Task directions — What is printed must match, line for line, the records from their first line through the line containing "Figure 8. Cell", with pictures left out.

━━━━━ Dataset content

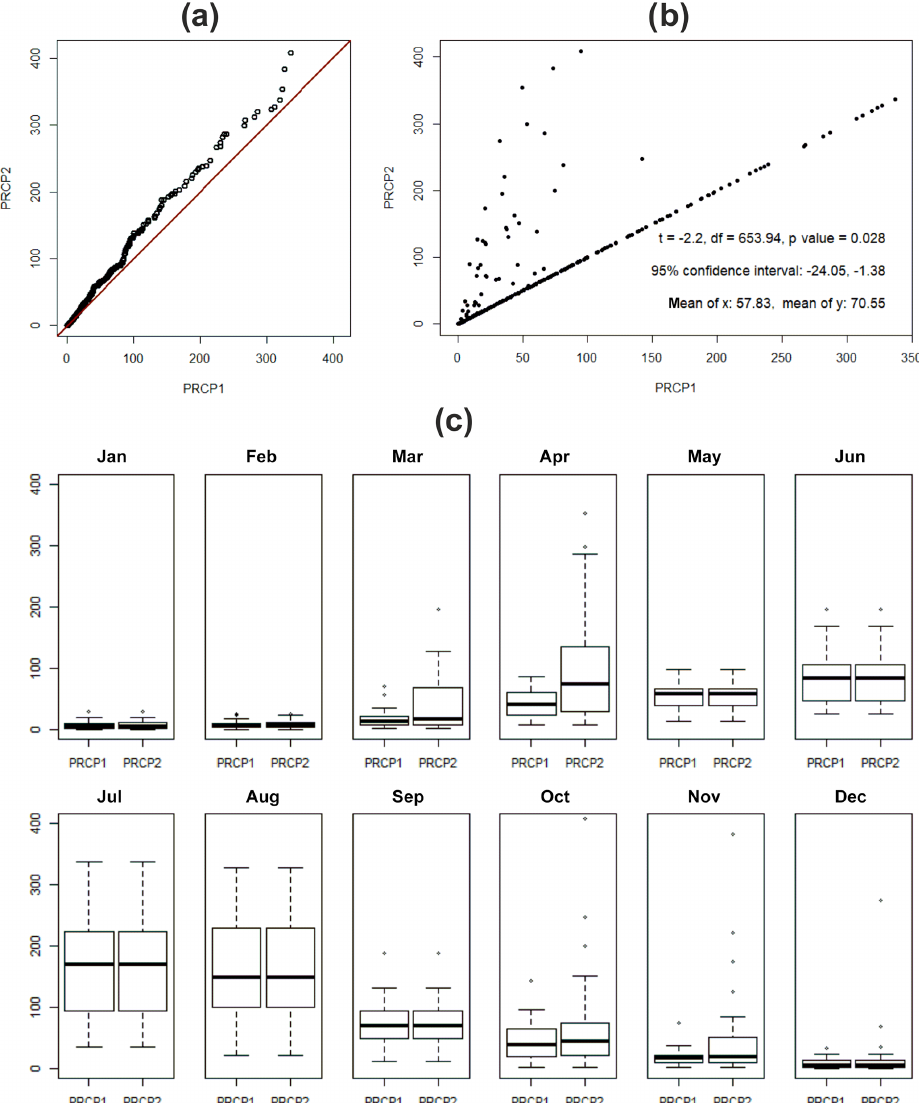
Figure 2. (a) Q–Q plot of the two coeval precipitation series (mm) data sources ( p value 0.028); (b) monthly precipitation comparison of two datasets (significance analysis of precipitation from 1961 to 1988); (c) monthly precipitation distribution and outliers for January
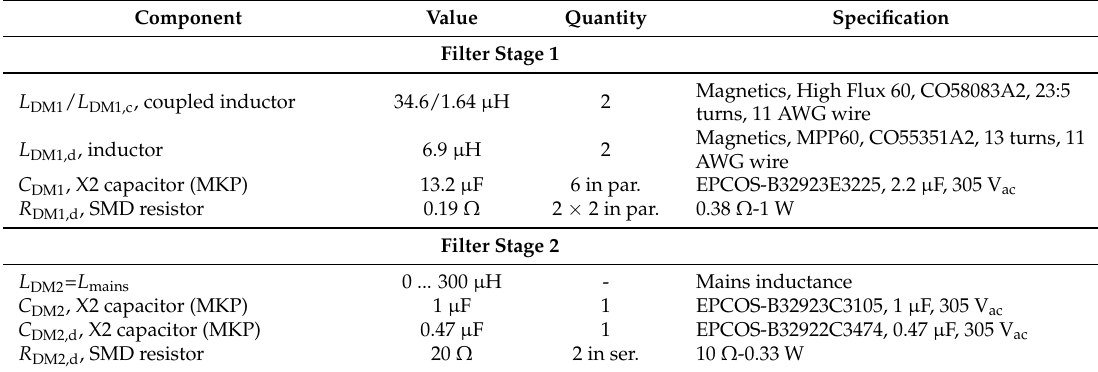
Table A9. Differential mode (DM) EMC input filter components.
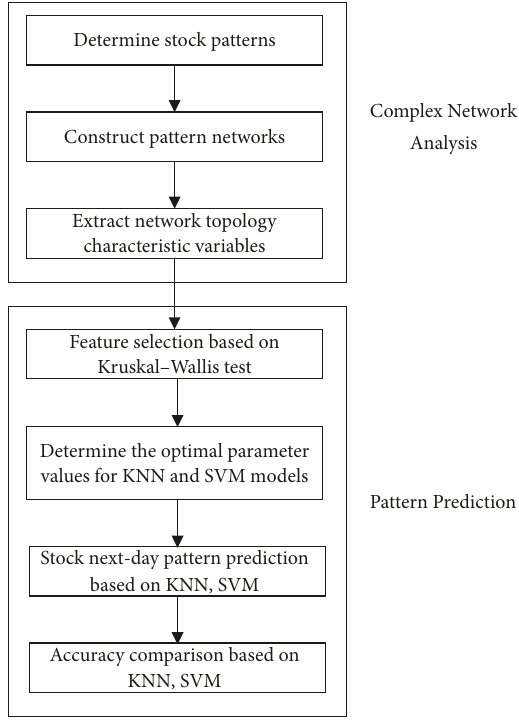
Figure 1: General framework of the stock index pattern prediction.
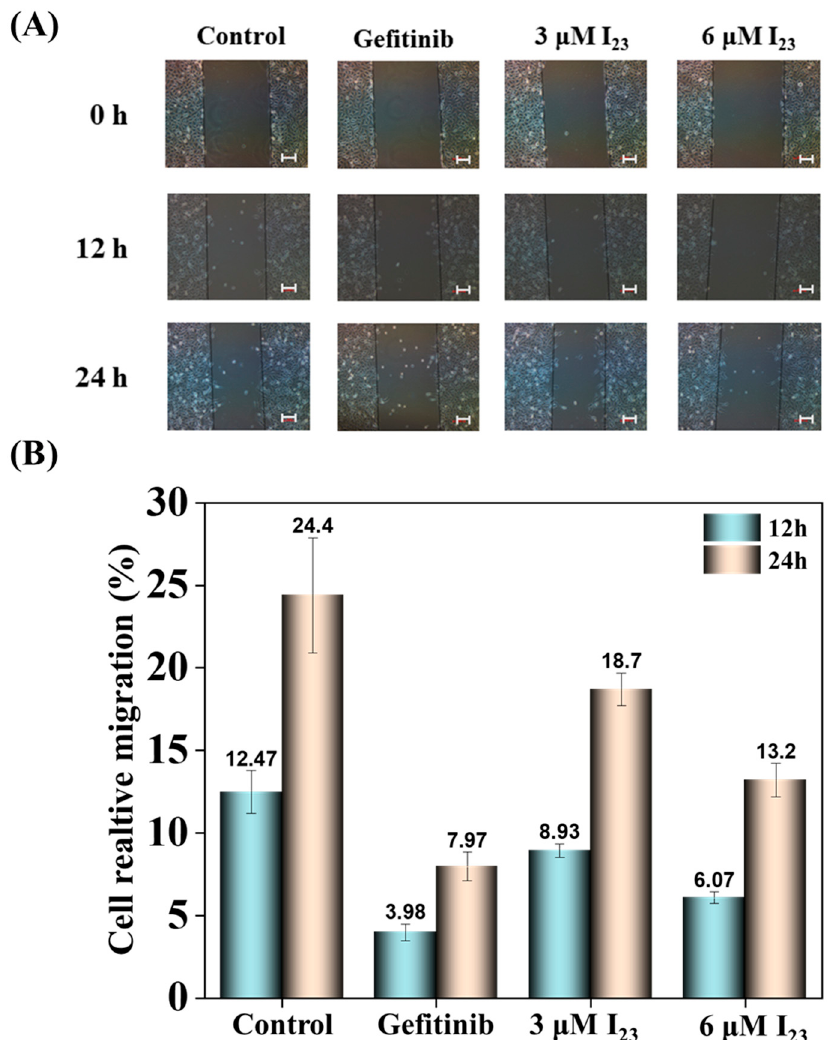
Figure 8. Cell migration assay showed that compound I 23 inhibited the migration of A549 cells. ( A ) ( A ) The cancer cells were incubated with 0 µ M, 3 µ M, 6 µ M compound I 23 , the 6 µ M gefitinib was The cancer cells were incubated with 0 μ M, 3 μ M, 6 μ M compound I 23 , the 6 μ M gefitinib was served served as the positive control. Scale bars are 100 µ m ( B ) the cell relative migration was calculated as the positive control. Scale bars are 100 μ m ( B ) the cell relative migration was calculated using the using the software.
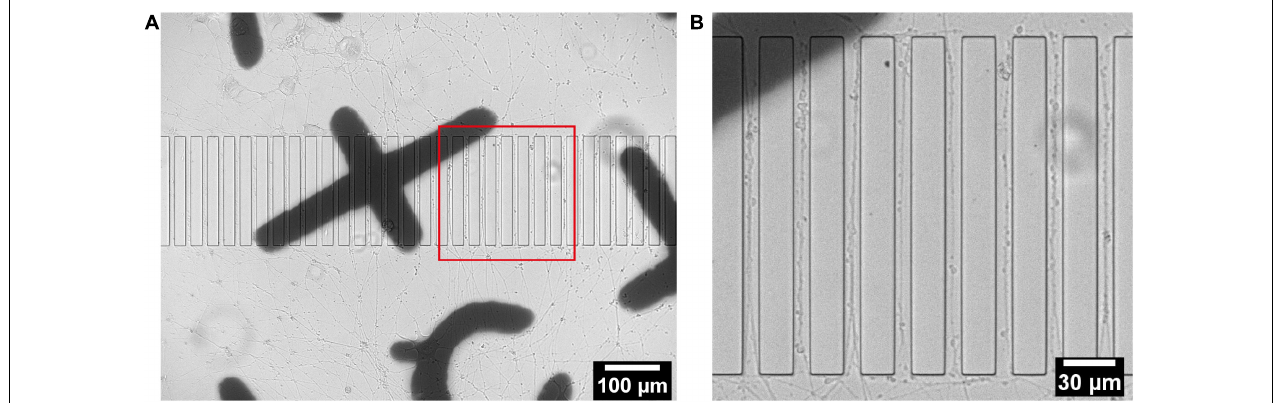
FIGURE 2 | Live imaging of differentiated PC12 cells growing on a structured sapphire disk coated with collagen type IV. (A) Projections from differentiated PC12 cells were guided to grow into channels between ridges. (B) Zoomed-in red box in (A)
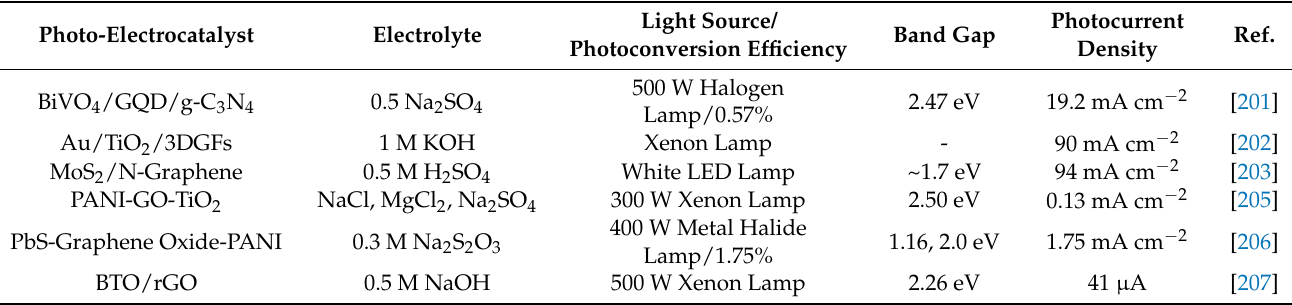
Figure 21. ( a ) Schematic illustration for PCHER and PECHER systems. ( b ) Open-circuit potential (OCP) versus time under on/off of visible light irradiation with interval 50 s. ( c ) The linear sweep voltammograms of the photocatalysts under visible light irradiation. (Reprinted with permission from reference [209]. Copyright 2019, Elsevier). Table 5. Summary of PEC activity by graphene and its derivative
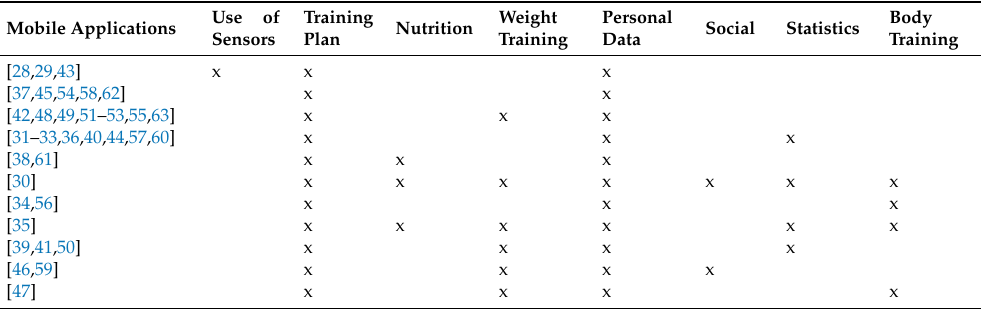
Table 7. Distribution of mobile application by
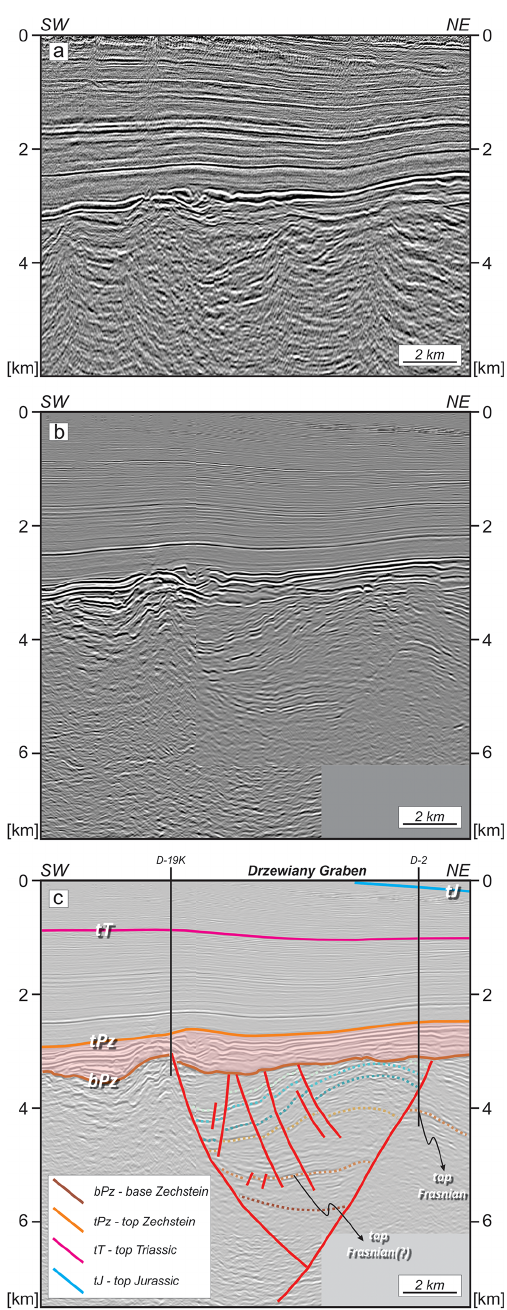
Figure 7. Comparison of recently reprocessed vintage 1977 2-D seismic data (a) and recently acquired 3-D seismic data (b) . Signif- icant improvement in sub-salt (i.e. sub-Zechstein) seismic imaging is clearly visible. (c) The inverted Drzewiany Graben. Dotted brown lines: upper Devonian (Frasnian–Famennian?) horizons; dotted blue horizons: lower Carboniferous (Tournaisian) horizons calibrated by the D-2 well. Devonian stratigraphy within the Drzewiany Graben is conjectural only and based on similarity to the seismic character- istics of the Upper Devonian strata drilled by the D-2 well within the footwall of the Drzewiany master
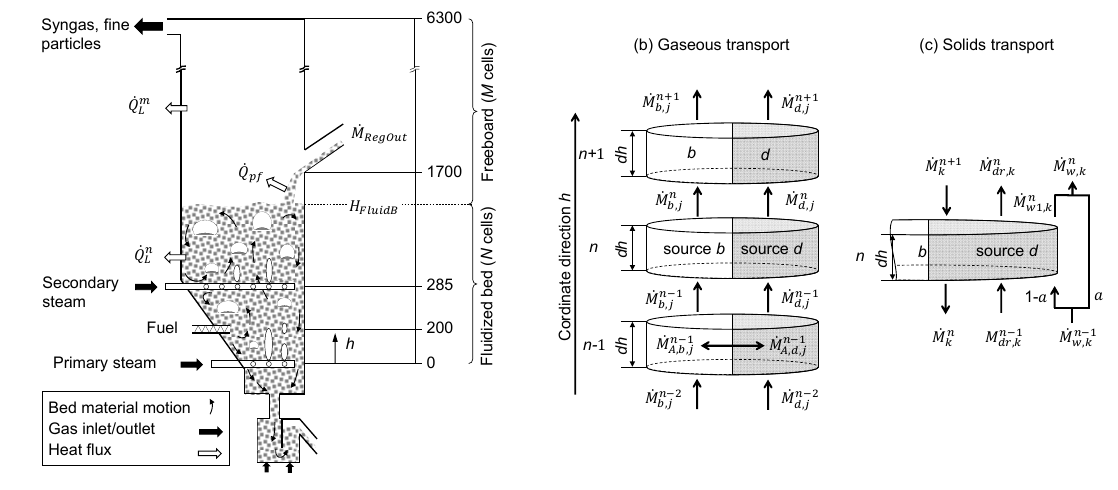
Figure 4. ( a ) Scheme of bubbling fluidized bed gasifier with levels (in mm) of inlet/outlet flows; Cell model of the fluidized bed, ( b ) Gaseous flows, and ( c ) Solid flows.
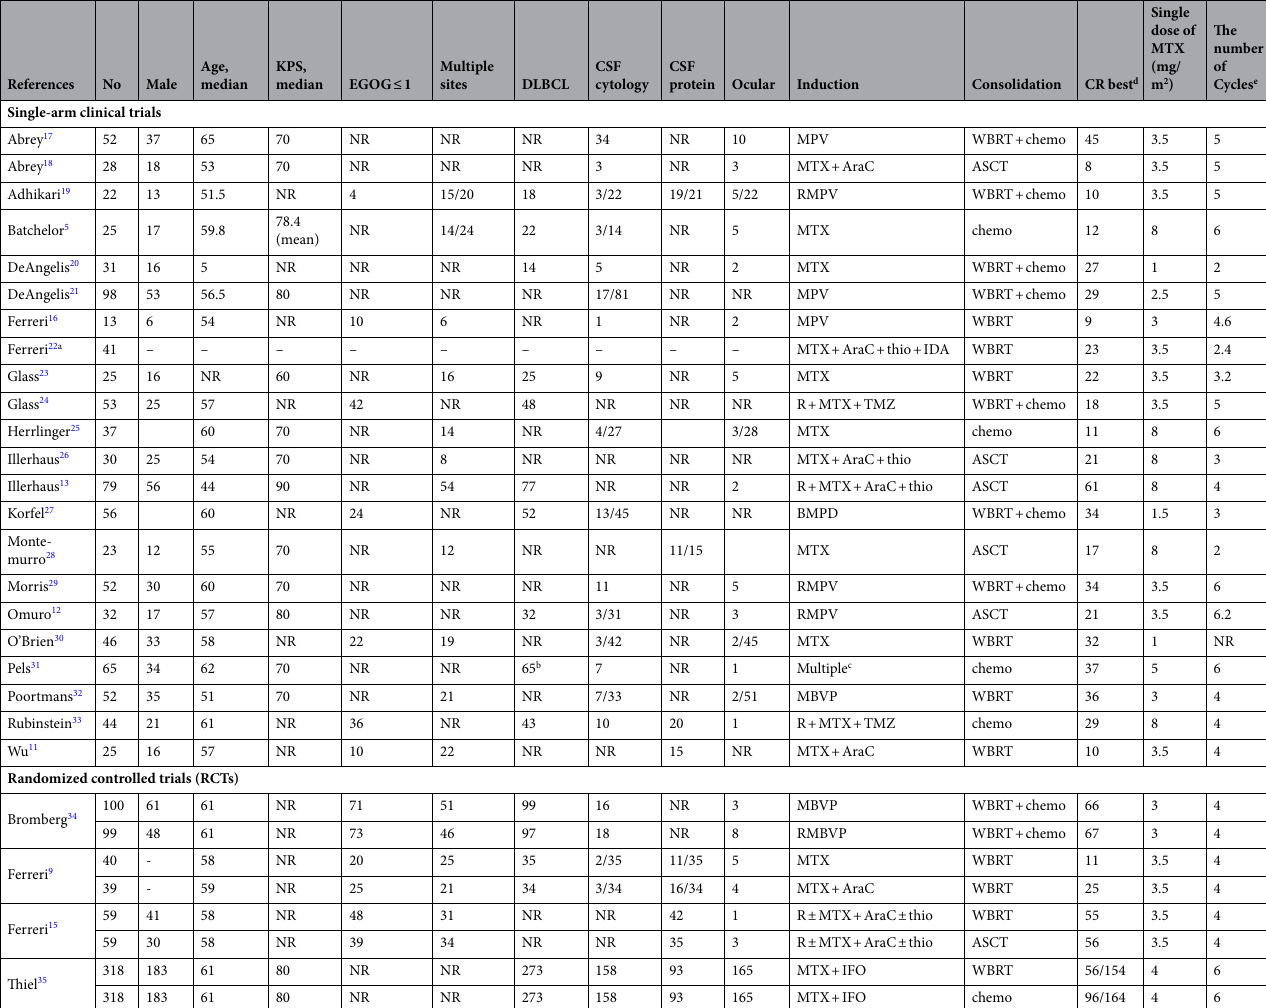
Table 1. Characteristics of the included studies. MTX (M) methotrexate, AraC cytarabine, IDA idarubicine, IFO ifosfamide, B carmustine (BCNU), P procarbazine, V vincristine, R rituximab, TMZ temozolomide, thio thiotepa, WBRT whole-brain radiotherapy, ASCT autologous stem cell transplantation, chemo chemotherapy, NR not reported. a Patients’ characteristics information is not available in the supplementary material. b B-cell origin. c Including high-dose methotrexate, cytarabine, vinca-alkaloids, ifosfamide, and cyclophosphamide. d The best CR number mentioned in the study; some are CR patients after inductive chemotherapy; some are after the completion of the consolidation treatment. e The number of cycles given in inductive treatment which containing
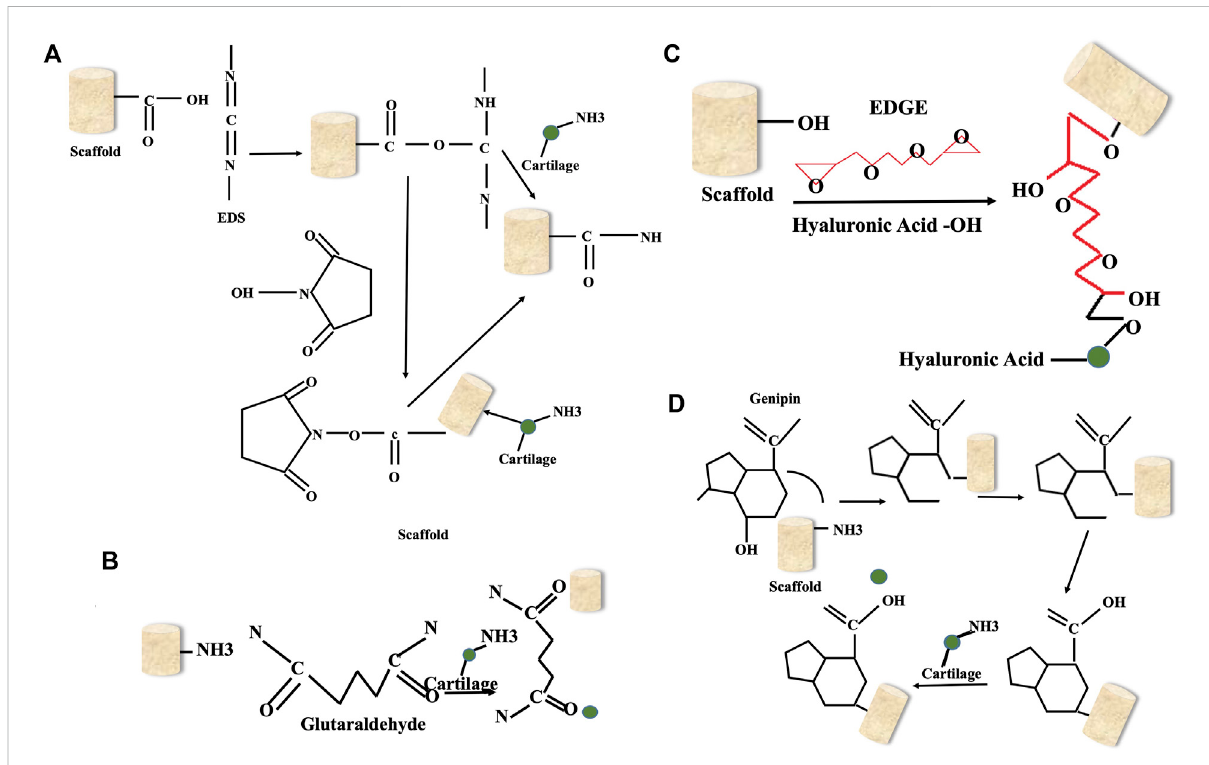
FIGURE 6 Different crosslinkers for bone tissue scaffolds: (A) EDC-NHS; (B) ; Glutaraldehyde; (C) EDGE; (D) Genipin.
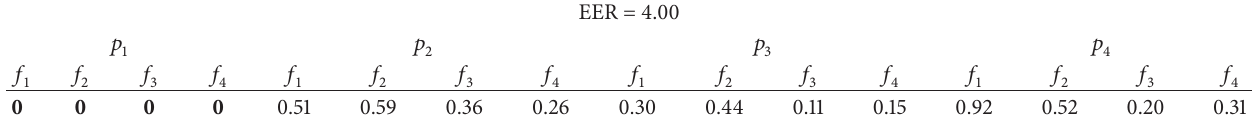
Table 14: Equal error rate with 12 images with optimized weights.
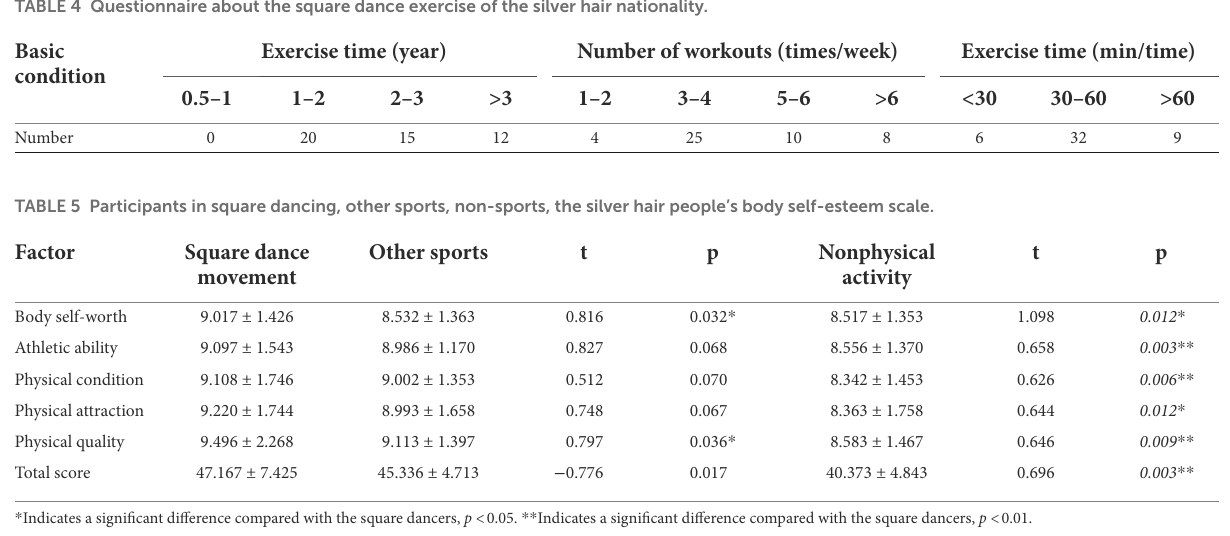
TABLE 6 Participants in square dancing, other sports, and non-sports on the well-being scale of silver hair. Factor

━━━━━━━━━━

Task output —
Figure 2. (a) Q–Q plot of the two coeval precipitation series (mm) data sources ( p value 0.028); (b) monthly precipitation comparison of two datasets (significance analysis of precipitation from 1961 to 1988); (c) monthly precipitation distribution and outliers for January
Table A9. Differential mode (DM) EMC input filter components.
Figure 1: General framework of the stock index pattern prediction.
Figure 8. Cell migration assay showed that compound I 23 inhibited the migration of A549 cells. ( A ) ( A ) The cancer cells were incubated with 0 µ M, 3 µ M, 6 µ M compound I 23 , the 6 µ M gefitinib was The cancer cells were incubated with 0 μ M, 3 μ M, 6 μ M compound I 23 , the 6 μ M gefitinib was served served as the positive control. Scale bars are 100 µ m ( B ) the cell relative migration was calculated as the positive control. Scale bars are 100 μ m ( B ) the cell relative migration was calculated using the using the software.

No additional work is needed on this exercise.